What the task requires
Print the lines that run from the line with "148: (98, 230)" to the line with "175: (78, 251)", keeping both end lines, exactly as they appear in the entries below, and nothing else.

Supplied entries
━━━━━━

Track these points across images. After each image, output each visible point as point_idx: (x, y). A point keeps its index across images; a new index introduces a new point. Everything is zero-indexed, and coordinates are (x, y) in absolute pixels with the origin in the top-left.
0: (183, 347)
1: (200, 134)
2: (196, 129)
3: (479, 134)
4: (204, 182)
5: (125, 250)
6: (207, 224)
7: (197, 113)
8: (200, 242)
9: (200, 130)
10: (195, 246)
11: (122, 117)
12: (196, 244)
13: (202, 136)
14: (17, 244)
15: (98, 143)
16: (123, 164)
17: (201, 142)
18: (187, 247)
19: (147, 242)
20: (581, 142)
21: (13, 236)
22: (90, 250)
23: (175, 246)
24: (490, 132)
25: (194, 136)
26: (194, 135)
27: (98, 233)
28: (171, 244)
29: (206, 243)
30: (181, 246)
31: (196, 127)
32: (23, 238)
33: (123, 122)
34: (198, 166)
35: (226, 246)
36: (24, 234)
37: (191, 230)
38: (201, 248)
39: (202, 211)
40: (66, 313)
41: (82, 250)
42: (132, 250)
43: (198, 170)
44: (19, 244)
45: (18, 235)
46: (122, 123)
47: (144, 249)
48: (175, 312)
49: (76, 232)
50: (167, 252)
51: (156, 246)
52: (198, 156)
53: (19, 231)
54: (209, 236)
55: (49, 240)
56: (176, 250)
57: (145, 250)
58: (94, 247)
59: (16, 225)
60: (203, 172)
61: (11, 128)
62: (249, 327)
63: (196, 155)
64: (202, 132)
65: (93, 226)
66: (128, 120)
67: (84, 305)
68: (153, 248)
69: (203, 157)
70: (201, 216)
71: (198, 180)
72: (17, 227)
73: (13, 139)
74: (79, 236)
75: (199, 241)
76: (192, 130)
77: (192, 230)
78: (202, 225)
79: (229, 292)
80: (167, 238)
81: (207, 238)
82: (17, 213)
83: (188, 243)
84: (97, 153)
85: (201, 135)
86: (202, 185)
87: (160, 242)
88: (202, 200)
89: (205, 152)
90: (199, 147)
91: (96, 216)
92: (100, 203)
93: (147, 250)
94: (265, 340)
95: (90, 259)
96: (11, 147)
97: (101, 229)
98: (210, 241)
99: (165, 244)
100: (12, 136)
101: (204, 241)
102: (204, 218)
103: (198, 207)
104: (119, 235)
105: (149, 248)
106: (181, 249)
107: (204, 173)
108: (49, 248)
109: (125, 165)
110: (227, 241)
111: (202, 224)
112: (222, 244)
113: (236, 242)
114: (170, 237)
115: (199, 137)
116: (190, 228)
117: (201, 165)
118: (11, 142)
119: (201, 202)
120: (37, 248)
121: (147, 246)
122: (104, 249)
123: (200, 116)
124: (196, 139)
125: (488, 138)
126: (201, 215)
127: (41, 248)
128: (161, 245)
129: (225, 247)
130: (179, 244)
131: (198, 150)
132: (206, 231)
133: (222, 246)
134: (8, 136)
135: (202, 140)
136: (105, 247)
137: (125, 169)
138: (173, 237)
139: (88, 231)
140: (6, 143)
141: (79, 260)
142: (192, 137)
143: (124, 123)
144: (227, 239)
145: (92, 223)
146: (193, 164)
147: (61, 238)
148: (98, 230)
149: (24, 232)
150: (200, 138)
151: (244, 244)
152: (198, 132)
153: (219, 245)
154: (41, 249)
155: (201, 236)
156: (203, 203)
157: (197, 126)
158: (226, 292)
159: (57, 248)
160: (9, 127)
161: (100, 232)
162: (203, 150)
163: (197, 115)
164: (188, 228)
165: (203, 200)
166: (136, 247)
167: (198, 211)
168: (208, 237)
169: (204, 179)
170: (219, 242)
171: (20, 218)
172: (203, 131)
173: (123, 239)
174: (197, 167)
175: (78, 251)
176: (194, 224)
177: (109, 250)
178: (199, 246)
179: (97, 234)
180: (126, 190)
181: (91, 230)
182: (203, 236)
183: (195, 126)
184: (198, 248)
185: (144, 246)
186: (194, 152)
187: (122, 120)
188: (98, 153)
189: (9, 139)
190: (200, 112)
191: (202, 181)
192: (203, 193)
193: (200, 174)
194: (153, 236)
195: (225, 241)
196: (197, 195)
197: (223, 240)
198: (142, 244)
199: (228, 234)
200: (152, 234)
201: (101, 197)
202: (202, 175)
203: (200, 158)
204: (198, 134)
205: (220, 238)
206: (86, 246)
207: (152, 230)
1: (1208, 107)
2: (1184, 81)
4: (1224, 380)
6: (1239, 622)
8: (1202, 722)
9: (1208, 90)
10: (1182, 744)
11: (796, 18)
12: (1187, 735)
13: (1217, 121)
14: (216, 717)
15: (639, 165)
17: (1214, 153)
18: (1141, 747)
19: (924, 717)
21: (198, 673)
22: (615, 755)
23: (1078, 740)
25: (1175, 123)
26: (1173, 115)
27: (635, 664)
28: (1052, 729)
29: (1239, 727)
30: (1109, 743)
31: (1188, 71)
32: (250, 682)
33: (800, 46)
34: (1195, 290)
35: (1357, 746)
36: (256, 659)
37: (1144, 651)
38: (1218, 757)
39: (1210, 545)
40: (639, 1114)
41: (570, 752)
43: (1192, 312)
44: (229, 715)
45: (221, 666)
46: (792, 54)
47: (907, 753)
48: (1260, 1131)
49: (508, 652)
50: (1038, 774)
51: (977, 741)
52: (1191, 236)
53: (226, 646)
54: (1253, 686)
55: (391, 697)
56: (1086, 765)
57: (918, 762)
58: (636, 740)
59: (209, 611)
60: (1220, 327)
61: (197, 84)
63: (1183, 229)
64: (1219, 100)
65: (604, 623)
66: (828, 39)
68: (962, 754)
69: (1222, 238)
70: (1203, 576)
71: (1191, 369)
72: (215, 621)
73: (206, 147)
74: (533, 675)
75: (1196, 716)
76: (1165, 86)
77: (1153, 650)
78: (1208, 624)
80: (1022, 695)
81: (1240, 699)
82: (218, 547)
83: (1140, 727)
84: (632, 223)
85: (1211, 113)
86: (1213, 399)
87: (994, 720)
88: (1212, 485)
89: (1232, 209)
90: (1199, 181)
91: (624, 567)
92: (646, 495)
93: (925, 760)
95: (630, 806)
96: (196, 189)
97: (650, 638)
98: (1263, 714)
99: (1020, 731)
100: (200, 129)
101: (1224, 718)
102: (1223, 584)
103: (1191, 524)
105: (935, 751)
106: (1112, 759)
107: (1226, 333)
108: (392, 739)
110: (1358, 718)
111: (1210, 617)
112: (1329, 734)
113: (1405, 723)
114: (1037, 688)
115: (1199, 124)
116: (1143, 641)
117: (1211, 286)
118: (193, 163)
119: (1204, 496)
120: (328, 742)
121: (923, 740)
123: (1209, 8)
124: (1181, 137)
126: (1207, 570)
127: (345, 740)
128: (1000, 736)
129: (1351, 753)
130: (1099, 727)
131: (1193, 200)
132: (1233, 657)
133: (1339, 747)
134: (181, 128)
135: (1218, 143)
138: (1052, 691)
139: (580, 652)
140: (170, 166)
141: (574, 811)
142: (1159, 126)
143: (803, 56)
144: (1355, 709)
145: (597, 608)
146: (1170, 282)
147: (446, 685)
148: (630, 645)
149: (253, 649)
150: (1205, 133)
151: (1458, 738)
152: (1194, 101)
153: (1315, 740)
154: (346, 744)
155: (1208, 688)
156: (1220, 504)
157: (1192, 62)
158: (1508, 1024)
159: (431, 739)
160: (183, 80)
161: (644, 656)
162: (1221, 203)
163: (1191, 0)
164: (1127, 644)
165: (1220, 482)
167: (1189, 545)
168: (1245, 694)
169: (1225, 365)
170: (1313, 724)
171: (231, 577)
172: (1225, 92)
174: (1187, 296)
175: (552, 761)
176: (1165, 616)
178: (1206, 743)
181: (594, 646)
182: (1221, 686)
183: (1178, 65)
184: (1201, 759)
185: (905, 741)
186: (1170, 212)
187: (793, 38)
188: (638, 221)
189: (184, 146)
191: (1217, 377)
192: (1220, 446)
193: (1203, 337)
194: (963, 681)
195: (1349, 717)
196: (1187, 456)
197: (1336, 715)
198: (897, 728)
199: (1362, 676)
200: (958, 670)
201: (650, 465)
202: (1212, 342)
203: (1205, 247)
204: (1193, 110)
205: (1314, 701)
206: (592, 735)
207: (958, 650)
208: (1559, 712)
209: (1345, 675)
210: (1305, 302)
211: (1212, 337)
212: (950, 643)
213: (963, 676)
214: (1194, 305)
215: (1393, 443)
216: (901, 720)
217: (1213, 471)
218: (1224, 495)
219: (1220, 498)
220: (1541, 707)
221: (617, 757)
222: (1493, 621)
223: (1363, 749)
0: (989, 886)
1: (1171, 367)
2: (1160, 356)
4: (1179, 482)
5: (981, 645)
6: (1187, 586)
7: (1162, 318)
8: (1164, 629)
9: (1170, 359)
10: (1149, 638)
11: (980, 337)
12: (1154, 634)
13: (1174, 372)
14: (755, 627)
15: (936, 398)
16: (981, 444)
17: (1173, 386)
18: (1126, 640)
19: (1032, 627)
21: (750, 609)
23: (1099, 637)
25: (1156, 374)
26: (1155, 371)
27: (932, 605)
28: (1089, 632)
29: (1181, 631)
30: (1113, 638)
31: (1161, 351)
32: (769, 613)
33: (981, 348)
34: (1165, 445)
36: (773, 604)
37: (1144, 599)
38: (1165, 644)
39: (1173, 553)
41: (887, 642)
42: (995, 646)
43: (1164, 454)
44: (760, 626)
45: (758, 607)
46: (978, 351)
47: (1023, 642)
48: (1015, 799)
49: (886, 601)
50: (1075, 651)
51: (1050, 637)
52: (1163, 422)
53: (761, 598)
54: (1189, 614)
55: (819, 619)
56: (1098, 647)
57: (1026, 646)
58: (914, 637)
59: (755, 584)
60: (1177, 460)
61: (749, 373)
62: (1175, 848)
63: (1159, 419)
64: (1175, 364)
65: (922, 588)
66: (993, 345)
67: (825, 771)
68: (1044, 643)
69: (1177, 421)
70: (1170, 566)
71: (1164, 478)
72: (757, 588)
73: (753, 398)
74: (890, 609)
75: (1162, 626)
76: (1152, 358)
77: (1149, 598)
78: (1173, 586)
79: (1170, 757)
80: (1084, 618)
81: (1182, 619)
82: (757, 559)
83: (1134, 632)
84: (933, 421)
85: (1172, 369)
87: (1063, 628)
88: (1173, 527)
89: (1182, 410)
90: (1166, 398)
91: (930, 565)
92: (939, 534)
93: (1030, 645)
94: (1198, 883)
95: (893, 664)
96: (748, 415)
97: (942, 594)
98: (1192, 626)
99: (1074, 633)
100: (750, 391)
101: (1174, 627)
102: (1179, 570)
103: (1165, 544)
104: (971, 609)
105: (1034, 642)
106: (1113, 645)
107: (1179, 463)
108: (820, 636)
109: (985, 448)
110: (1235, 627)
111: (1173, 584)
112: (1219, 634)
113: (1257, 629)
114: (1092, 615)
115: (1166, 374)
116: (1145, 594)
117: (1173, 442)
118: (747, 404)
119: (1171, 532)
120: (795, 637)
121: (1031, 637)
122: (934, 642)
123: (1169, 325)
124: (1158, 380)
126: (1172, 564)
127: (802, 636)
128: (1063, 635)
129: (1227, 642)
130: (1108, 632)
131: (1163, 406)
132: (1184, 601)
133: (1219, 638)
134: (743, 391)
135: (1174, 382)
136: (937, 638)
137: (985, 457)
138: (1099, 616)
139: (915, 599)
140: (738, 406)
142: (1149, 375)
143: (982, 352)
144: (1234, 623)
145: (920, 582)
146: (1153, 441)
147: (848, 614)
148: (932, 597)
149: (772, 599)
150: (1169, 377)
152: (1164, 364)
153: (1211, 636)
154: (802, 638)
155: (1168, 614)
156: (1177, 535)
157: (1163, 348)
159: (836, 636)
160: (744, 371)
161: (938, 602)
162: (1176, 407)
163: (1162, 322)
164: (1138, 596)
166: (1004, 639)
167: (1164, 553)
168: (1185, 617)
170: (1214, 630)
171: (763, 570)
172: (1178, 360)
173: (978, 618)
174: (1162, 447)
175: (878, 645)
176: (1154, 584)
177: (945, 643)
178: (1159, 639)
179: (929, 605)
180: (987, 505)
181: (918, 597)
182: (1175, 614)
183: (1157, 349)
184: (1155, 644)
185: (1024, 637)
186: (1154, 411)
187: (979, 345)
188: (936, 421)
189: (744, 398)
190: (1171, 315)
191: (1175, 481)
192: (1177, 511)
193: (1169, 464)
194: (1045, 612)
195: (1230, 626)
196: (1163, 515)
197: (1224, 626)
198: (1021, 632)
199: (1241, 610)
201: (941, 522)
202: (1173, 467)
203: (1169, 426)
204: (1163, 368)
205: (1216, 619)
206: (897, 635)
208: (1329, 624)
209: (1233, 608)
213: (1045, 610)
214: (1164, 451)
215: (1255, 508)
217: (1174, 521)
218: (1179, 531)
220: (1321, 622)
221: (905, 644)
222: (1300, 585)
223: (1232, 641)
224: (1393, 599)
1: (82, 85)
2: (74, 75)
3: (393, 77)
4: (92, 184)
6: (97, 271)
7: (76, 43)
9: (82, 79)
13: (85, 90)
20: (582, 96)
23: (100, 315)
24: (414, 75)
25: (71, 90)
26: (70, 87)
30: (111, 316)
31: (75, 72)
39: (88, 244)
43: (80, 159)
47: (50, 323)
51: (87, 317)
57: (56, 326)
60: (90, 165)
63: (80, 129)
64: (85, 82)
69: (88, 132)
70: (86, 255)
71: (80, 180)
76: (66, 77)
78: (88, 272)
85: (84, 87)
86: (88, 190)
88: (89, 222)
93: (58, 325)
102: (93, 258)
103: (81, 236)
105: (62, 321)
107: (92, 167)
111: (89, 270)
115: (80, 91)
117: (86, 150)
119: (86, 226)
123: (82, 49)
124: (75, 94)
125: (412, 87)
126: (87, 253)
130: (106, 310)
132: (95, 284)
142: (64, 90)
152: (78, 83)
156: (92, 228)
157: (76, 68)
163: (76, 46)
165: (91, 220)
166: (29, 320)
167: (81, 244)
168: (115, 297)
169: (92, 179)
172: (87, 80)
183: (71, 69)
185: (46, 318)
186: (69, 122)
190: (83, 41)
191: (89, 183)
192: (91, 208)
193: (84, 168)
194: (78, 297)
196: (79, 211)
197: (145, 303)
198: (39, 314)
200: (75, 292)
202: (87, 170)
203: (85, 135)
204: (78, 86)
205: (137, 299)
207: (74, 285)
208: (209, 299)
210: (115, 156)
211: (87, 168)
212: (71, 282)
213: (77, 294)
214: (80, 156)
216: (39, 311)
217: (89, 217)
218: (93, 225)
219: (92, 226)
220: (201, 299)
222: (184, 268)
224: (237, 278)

━━━━━━

Problem solution
148: (98, 230)
149: (24, 232)
150: (200, 138)
151: (244, 244)
152: (198, 132)
153: (219, 245)
154: (41, 249)
155: (201, 236)
156: (203, 203)
157: (197, 126)
158: (226, 292)
159: (57, 248)
160: (9, 127)
161: (100, 232)
162: (203, 150)
163: (197, 115)
164: (188, 228)
165: (203, 200)
166: (136, 247)
167: (198, 211)
168: (208, 237)
169: (204, 179)
170: (219, 242)
171: (20, 218)
172: (203, 131)
173: (123, 239)
174: (197, 167)
175: (78, 251)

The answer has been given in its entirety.